Рынок современного искусства — особый мир, развивающийся по своим законам и аккумулирующий гигантские денежные потоки. Майкла Шнейерсона, сотрудника журнала Vanity Fair, интересуют скрытые механизмы этого рынка, его участники и история с 1940-х годов до наших дней — то есть история его роста и превращения в индустрию. Феномен 57-й улицы в Нью-Йорке, расцвет художественных галерей в Сохо и Челси, ярмарочные лихорадки XXI века, наиболее значительные события в мире искусства за последние десятилетия — обо всем этом идет речь в книге «Бум.

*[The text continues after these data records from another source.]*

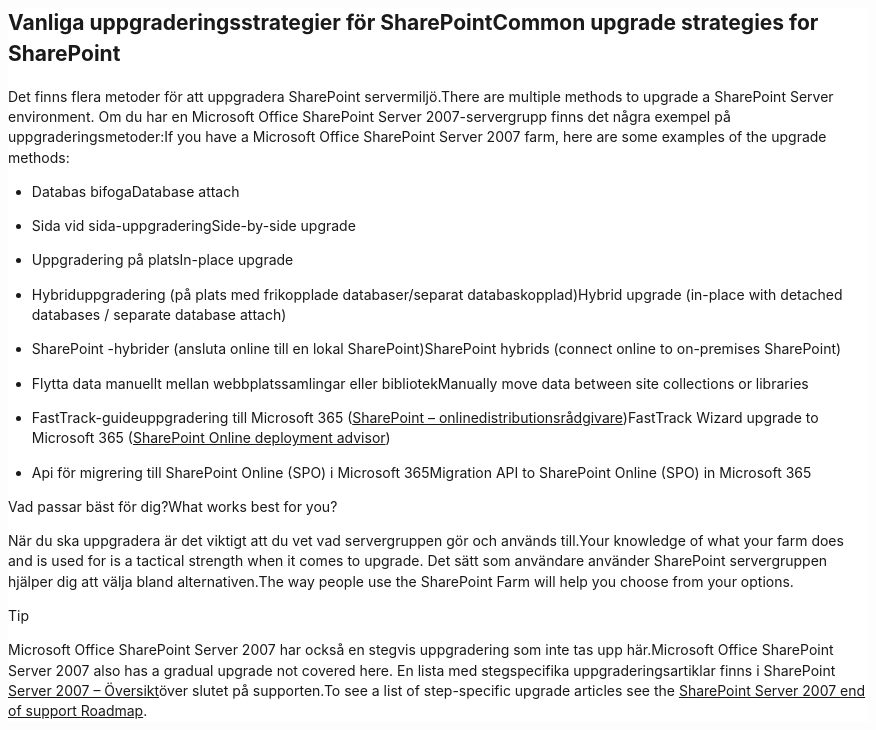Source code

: ## <a name="common-upgrade-strategies-for-sharepoint"></a><span data-ttu-id="d80e8-108">Vanliga uppgraderingsstrategier för SharePoint</span><span class="sxs-lookup"><span data-stu-id="d80e8-108">Common upgrade strategies for SharePoint</span></span>

<span data-ttu-id="d80e8-109">Det finns flera metoder för att uppgradera SharePoint servermiljö.</span><span class="sxs-lookup"><span data-stu-id="d80e8-109">There are multiple methods to upgrade a SharePoint Server environment.</span></span> <span data-ttu-id="d80e8-110">Om du har en Microsoft Office SharePoint Server 2007-servergrupp finns det några exempel på uppgraderingsmetoder:</span><span class="sxs-lookup"><span data-stu-id="d80e8-110">If you have a Microsoft Office SharePoint Server 2007 farm, here are some examples of the upgrade methods:</span></span>
  
- <span data-ttu-id="d80e8-111">Databas bifoga</span><span class="sxs-lookup"><span data-stu-id="d80e8-111">Database attach</span></span>
    
- <span data-ttu-id="d80e8-112">Sida vid sida-uppgradering</span><span class="sxs-lookup"><span data-stu-id="d80e8-112">Side-by-side upgrade</span></span>
    
- <span data-ttu-id="d80e8-113">Uppgradering på plats</span><span class="sxs-lookup"><span data-stu-id="d80e8-113">In-place upgrade</span></span>
    
- <span data-ttu-id="d80e8-114">Hybriduppgradering (på plats med frikopplade databaser/separat databaskopplad)</span><span class="sxs-lookup"><span data-stu-id="d80e8-114">Hybrid upgrade (in-place with detached databases / separate database attach)</span></span>
    
- <span data-ttu-id="d80e8-115">SharePoint -hybrider (ansluta online till en lokal SharePoint)</span><span class="sxs-lookup"><span data-stu-id="d80e8-115">SharePoint hybrids (connect online to on-premises SharePoint)</span></span>
    
- <span data-ttu-id="d80e8-116">Flytta data manuellt mellan webbplatssamlingar eller bibliotek</span><span class="sxs-lookup"><span data-stu-id="d80e8-116">Manually move data between site collections or libraries</span></span>
    
- <span data-ttu-id="d80e8-117">FastTrack-guideuppgradering till Microsoft 365 ([SharePoint – onlinedistributionsrådgivare](https://aka.ms/spoguidance))</span><span class="sxs-lookup"><span data-stu-id="d80e8-117">FastTrack Wizard upgrade to Microsoft 365 ([SharePoint Online deployment advisor](https://aka.ms/spoguidance))</span></span>
    
- <span data-ttu-id="d80e8-118">Api för migrering till SharePoint Online (SPO) i Microsoft 365</span><span class="sxs-lookup"><span data-stu-id="d80e8-118">Migration API to SharePoint Online (SPO) in Microsoft 365</span></span>
    
<span data-ttu-id="d80e8-119">Vad passar bäst för dig?</span><span class="sxs-lookup"><span data-stu-id="d80e8-119">What works best for you?</span></span>
  
<span data-ttu-id="d80e8-120">När du ska uppgradera är det viktigt att du vet vad servergruppen gör och används till.</span><span class="sxs-lookup"><span data-stu-id="d80e8-120">Your knowledge of what your farm does and is used for is a tactical strength when it comes to upgrade.</span></span> <span data-ttu-id="d80e8-121">Det sätt som användare använder SharePoint servergruppen hjälper dig att välja bland alternativen.</span><span class="sxs-lookup"><span data-stu-id="d80e8-121">The way people use the SharePoint Farm will help you choose from your options.</span></span>
  
> [!TIP]
> <span data-ttu-id="d80e8-122">Microsoft Office SharePoint Server 2007 har också en stegvis uppgradering som inte tas upp här.</span><span class="sxs-lookup"><span data-stu-id="d80e8-122">Microsoft Office SharePoint Server 2007 also has a gradual upgrade not covered here.</span></span> <span data-ttu-id="d80e8-123">En lista med stegspecifika uppgraderingsartiklar finns i SharePoint [Server 2007 – Översikt](sharepoint-2007-end-of-support.md)över slutet på supporten.</span><span class="sxs-lookup"><span data-stu-id="d80e8-123">To see a list of step-specific upgrade articles see the [SharePoint Server 2007 end of support Roadmap](sharepoint-2007-end-of-support.md).</span></span>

Бешеные деньги, мегасделки и взлет современного искусства». С разрешения издательства «Азбука» «Лента.ру» публикует фрагмент книги.
Бетти Парсонс рано увлеклась экспериментальным искусством. Когда ей было 13 лет, родители повели ее на международную выставку современного искусства — знаменитую нью-йоркскую Арсенальную выставку 1913 года, которая проходила на углу Лексингтон-авеню и 25-й улицы. Тогда Бетти впервые познакомилась с творчеством импрессионистов и постимпрессионистов. Там экспонировались и ранние кубистские опыты Пикассо и Брака, картина Дюшана «Обнаженная, спускающаяся по лестнице» и многие другие произведения.

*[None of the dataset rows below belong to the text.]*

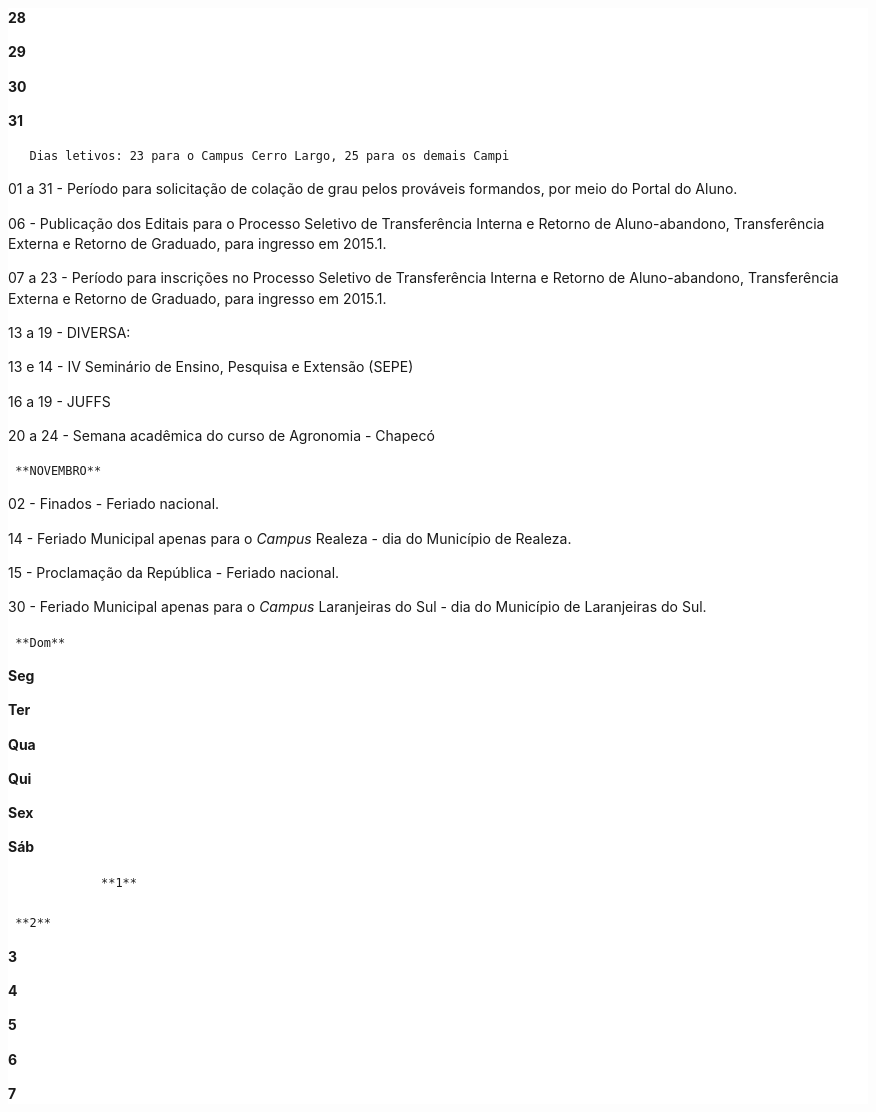    **28**

   **29**

   **30**

   **31**

       Dias letivos: 23 para o Campus Cerro Largo, 25 para os demais Campi

 01 a 31 - Período para solicitação de colação de grau pelos prováveis formandos, por meio do Portal do Aluno.

 06 - Publicação dos Editais para o Processo Seletivo de Transferência Interna e Retorno de Aluno-abandono, Transferência Externa e Retorno de Graduado, para ingresso em 2015.1.

 07 a 23 - Período para inscrições no Processo Seletivo de Transferência Interna e Retorno de Aluno-abandono, Transferência Externa e Retorno de Graduado, para ingresso em 2015.1.

 13 a 19 - DIVERSA:

 13 e 14 - IV Seminário de Ensino, Pesquisa e Extensão (SEPE)

 16 a 19 - JUFFS

 20 a 24 - Semana acadêmica do curso de Agronomia - Chapecó

     **NOVEMBRO**

   02 - Finados - Feriado nacional.

 14 - Feriado Municipal apenas para o *Campus* Realeza - dia do Município de Realeza.

 15 - Proclamação da República - Feriado nacional.

 30 - Feriado Municipal apenas para o *Campus* Laranjeiras do Sul - dia do Município de Laranjeiras do Sul. 

     **Dom**

   **Seg**

   **Ter**

   **Qua**

   **Qui**

   **Sex**

   **Sáb**

                 **1**

     **2**

   **3**

   **4**

   **5**

   **6**

   **7**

Девочка была в восторге. Она твердо решила стать художницей. Сейчас, когда после смерти Парсонс прошло уже более тридцати лет, галеристы и кураторы продолжают спорить о действительной ценности ее творчества. Однако как арт-дилер она, бесспорно, была одной из лучших. Ее даже можно назвать величайшим арт-дилером начала-середины 1950-х.
Ее родители развелись в конце 1910-х, и Бетти вместе с двумя сестрами отправили к состоятельному деду по отцовской линии Джону Фредерику Пирсону по прозвищу Генерал.

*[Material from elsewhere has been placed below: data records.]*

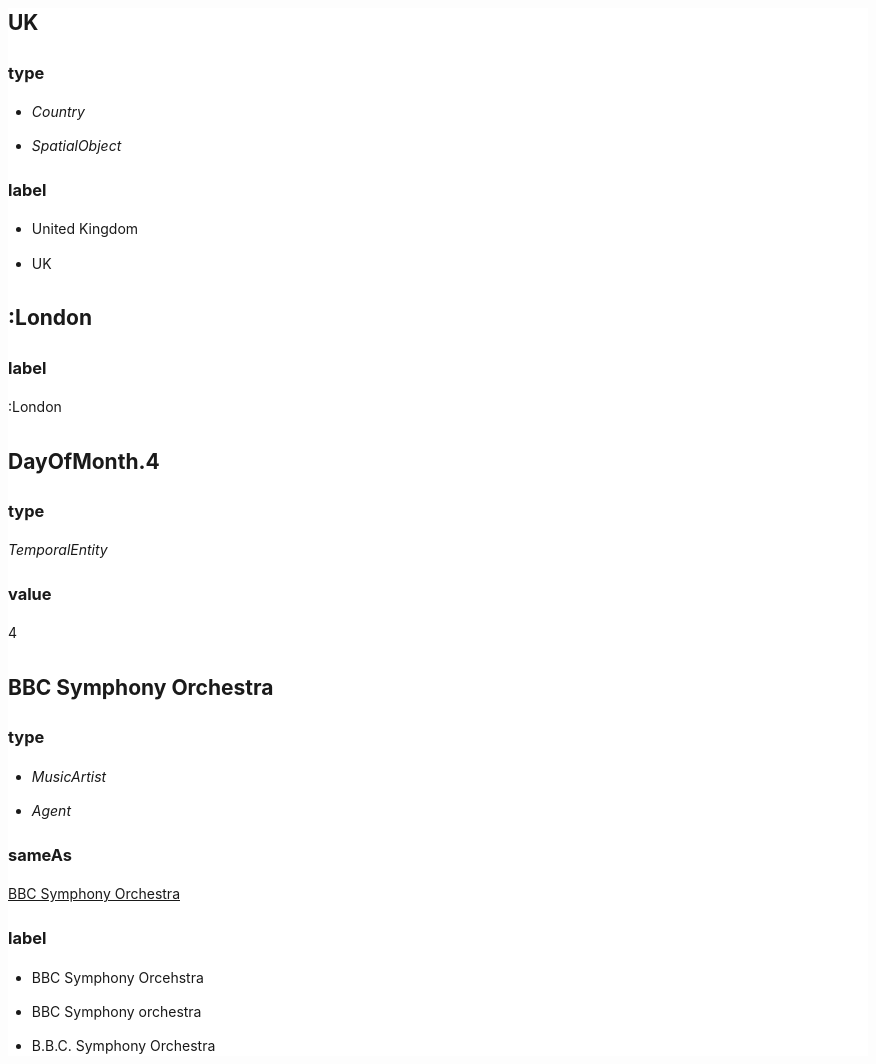 ## UK

### type

 - *Country*

 - *SpatialObject*

### label

 - United Kingdom

 - UK

## :London

### label


:London

## DayOfMonth.4

### type


*TemporalEntity*

### value


4

## BBC Symphony Orchestra

### type

 - *MusicArtist*

 - *Agent*

### sameAs


[BBC Symphony Orchestra](#BBC-Symphony-Orchestra)

### label

 - BBC Symphony Orcehstra

 - BBC Symphony orchestra

 - B.B.C. Symphony Orchestra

Парсонс посещала престижную школу мисс Чапин для девочек, но одевалась, как мальчишка, и вообще была начисто лишена женственности. Дед ругался, подозревая то, о чем Бетти тогда, вероятно, уже знала: она была лесбиянкой
Она вышла замуж. Муж Бетти был из хорошей семьи, старше ее на десять лет, и этот брак сделал ее добропорядочной женщиной. Впрочем, ненадолго. Скайлер Ливингстон Парсонс «принадлежал к высшему свету... был плейбоем и гомосексуалом». Едва молодожены прибыли в Европу, как муж начал бесцеремонно ею помыкать. Парсонс решительно взбунтовалась. В 1923 году она подала на развод и обосновалась в Париже, живя на алименты бывшего мужа.
Так началась ее жизнь в искусстве.
24-летняя Парсонс, с ее стройной мальчишеской фигуркой и недюжинной энергией, сумела завести знакомства с парижской богемой. Вскоре она стала общаться с художниками Александром Колдером и Маном Рэем, завсегдатаем светских раутов Джеральдом Мэрфи и его очаровательной женой Сарой, а также писателем Хартом Крейном. Подружилась она и с некоторыми известными парижскими лесбиянками: журналисткой New Yorker Джанет Фланнер, владелицей книжного магазина Сильвией Бич, а также почтенными Гертрудой Стайн и Алисой Токлас.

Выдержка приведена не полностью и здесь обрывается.